Autodesk Spark 3D printer plans open-source for ubiquity

The 3D printer market is getting some new competition, with Autodesk not only revealing its own 3D printer and the Spark software to run it, but making the design of each open-source so that other firms can use them. The unnamed printer will not only go on sale from Autodesk later in 2014, but be compatible with printing materials from a wide range of suppliers, the company says, rather than locking owners into one proprietary standard.

Exactly which materials those will be is unclear at this stage, with Autodesk yet to confirm the bulk of the hardware details on the new printer.

However, rather than the traditional extrusion system used by most 3D printers currently available, Autodesk has looked instead to stereolithography, where plastic resin is selectively hardened in successive layers using an ultraviolet laser.

What the company has said is that it aims to shake up the 3D printing space and additive manufacturing, working alongside a variety of – also unnamed – existing printer makers in the process. One of the key goals is to reduce the amount of waste, not to mention trial-and-error, that's currently involved with the technology.

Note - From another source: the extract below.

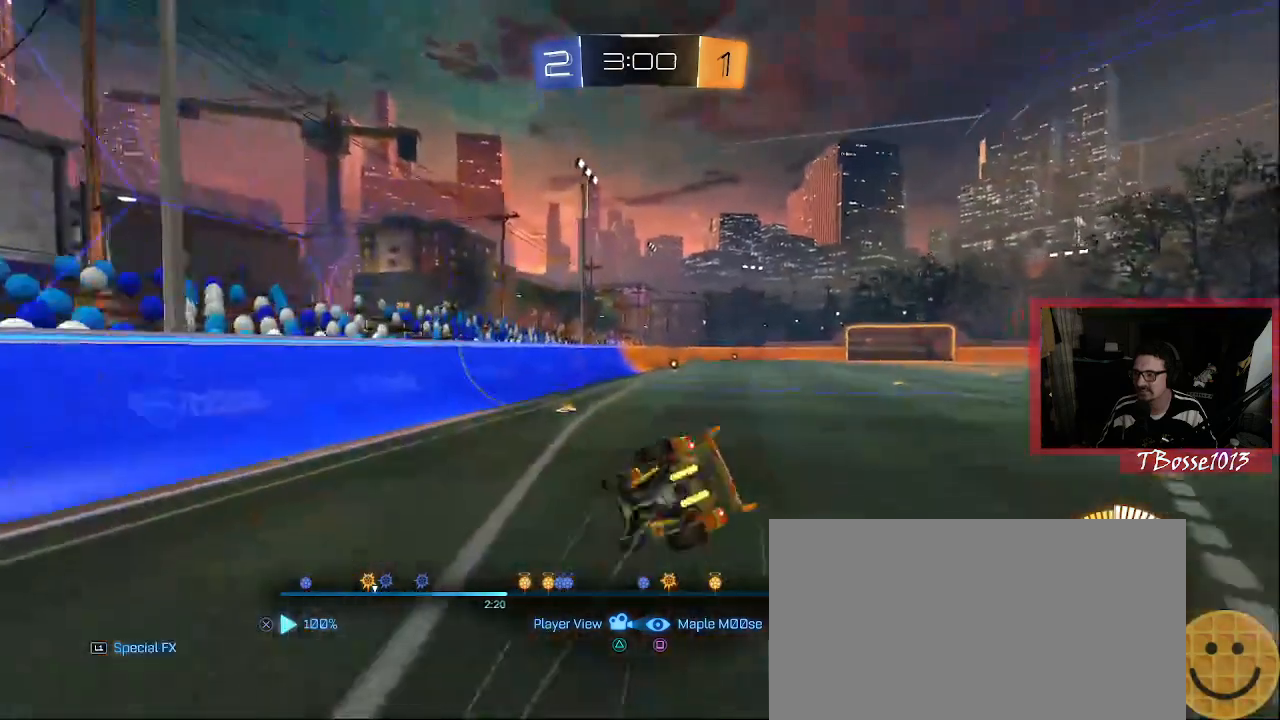
{"buttons": [], "left_stick": "center", "right_stick": "center", "events": [[283, "CROSS", "down"], [283, "R2", "down"], [283, "right_stick", "down"], [417, "CROSS", "up"], [417, "right_stick", "center"], [450, "R2", "up"]]}
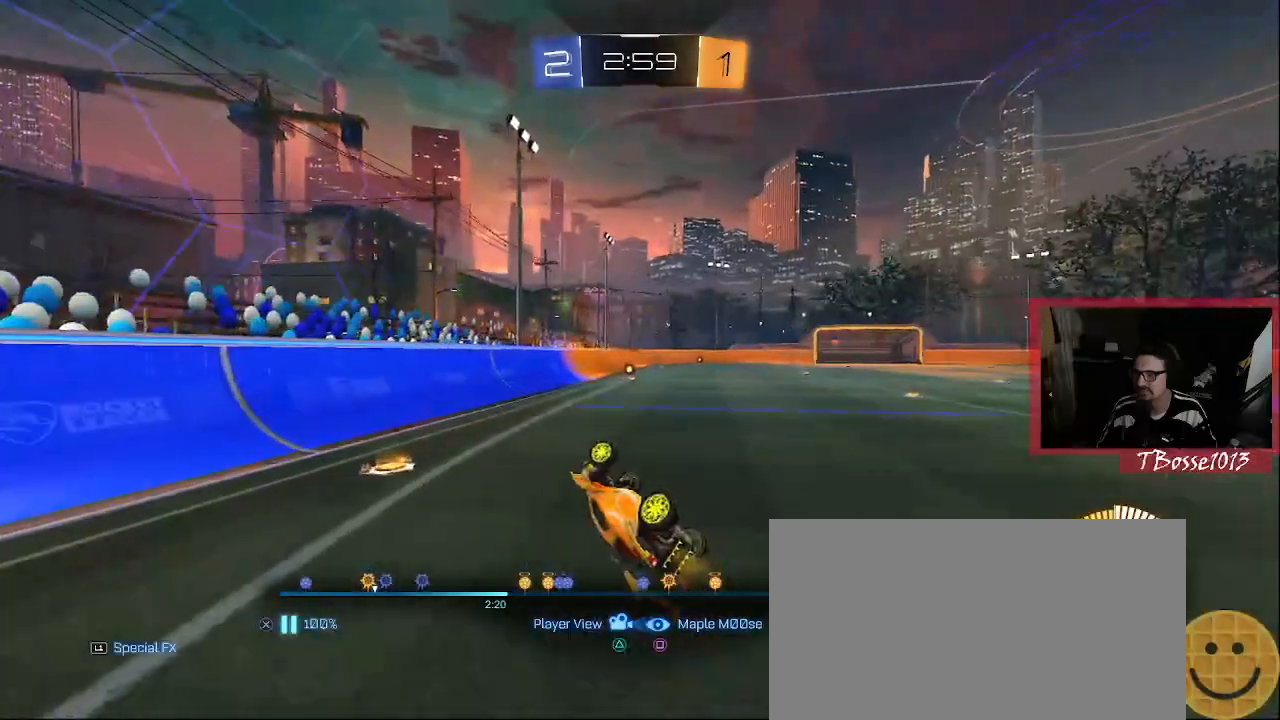
{"buttons": [], "left_stick": "center", "right_stick": "center", "events": [[217, "CROSS", "down"], [217, "right_stick", "down"], [367, "CROSS", "up"], [367, "right_stick", "center"]]}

To that end, Spark will apparently streamline the way digital information is communicated to 3D printers "making it easier to visualize prints and optimize them without trial and error," Autodesk promises.

Those grabbing the open plans will be able to iterate on both the hardware and the software, though obviously the cascading open-source rules will apply. Final pricing for Autodesk's version is expected to be in the region of $5,000, with the company looking beyond home users, at least initially.